A Greek-Russian conference on "The Politico-Military dimension of European Security: Proposals and Perspectives" opened in Athens on Tuesday with the participation of diplomats, military officers, analysts and researchers from Greece and Russia.
Greek foreign minister Dimitris Droutsas noted that the conference was taking place in a particularly critical period for security at international level, adding that Greece places particular importance on the humanitarian dimension of every crisis.

The conference, he said, gave continuity to an initiative that began in the context of the OSCE for a new security system in Europe and was a follow-up to the so-called Corfu Process.
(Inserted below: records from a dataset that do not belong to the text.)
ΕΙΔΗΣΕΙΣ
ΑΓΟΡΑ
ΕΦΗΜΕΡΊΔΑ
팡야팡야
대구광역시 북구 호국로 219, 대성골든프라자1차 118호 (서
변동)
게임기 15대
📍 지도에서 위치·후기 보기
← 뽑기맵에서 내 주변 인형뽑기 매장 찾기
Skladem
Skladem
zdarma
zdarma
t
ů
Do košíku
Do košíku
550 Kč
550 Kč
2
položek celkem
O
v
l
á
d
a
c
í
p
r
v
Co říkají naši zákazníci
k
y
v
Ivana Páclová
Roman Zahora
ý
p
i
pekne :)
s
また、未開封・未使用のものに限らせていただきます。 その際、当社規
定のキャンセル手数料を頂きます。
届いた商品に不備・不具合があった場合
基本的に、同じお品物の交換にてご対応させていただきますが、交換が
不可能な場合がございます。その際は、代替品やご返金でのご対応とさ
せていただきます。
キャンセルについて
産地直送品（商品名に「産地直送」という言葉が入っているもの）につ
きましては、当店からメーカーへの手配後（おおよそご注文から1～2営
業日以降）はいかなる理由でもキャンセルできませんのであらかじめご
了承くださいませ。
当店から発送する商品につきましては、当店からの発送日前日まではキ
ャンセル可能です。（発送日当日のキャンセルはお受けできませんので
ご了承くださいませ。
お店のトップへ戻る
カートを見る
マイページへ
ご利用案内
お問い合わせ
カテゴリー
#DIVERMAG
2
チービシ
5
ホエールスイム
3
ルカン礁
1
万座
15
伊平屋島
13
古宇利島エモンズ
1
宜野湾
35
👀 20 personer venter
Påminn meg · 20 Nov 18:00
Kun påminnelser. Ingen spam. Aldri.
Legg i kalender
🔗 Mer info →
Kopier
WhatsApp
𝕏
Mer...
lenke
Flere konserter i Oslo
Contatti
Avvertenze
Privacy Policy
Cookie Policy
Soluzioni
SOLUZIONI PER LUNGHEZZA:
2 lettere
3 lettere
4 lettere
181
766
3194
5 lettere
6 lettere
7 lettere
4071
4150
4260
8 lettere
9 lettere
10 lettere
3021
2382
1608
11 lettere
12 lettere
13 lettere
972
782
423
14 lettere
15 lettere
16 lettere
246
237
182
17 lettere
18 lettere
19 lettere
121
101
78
The fact that such a sensitive and important issue is jointly presented by Greece and Russia reflects the close ties of confidence between the two countries and also highlights Greece's role in international relations, Droutsas said.

In the opening address to the conference, Droutsas said that the conference was taking place in a particularly critical period for security at international level, noting the recent events in North Africa, and stressed that Greece places particular importance on the humanitarian dimension of each crisis, noting the country's stance during the Libya crisis.

The efforts for enhancing security in Europe need to be intensified, Droutsas said, adding that political volition was also needed in that direction, which Greece has already proved in action via the Corfu Process, which opened up a process of dialogue for security in Europe aiming at restoring confidence, while he also urged that the stereotypes of the past in the political-military sector be abolished.

On the structure and themes of the conference, Droutsas noted that the speakers come from a variety of fields, such as politics, diplomacy and research and are acknowledged for their experience in matters of European security which, he said, will contribute to a wider discussion on the role played by Greece and Russia in the formulation of the new European security architecture.

Russian deputy foreign minister Alexander Grushko stressed that the "discriminations and ghosts of the past" need to be dealt with jointly through a "true partner relationship" that will give "greater added value to our effort" to deal with the web of "multi-dimensional dangers" of our era.

Grushko said that, in the transitional era we are going through, the world is no longer predictable given that multi-dimensional threats arise without the required response, while regional clashes, drug trafficking, weapons of mass destruction, piracy, natural disasters and the economic crisis comprise a threatening framework for our countries.

The existing architecture of European security needs modernisation, Grushko said, and noted Russian President Dmitry Medvedev's proposal in 2008 for a modern strategy founded on the principle of the indivisibility of security, which at the time had been criticised as "revolutionary". He recalled, however, that at the Corfu conference under the Greek OSCE presidency in 2009, at the NATO-Russia summit in Lisbon in November 2010 but also in Astana in December 2010 the need had been underlined for giving momentum to the creative approach to regional cooperation and synergy for an "indivisible security community" and a "common space of peace and security".

On Russia-EU relations, Grushko stressed the need for a "healthy interaction in confronting crises", and expressed hope that the EU will acquire a strategic perception of cooperation with Russia.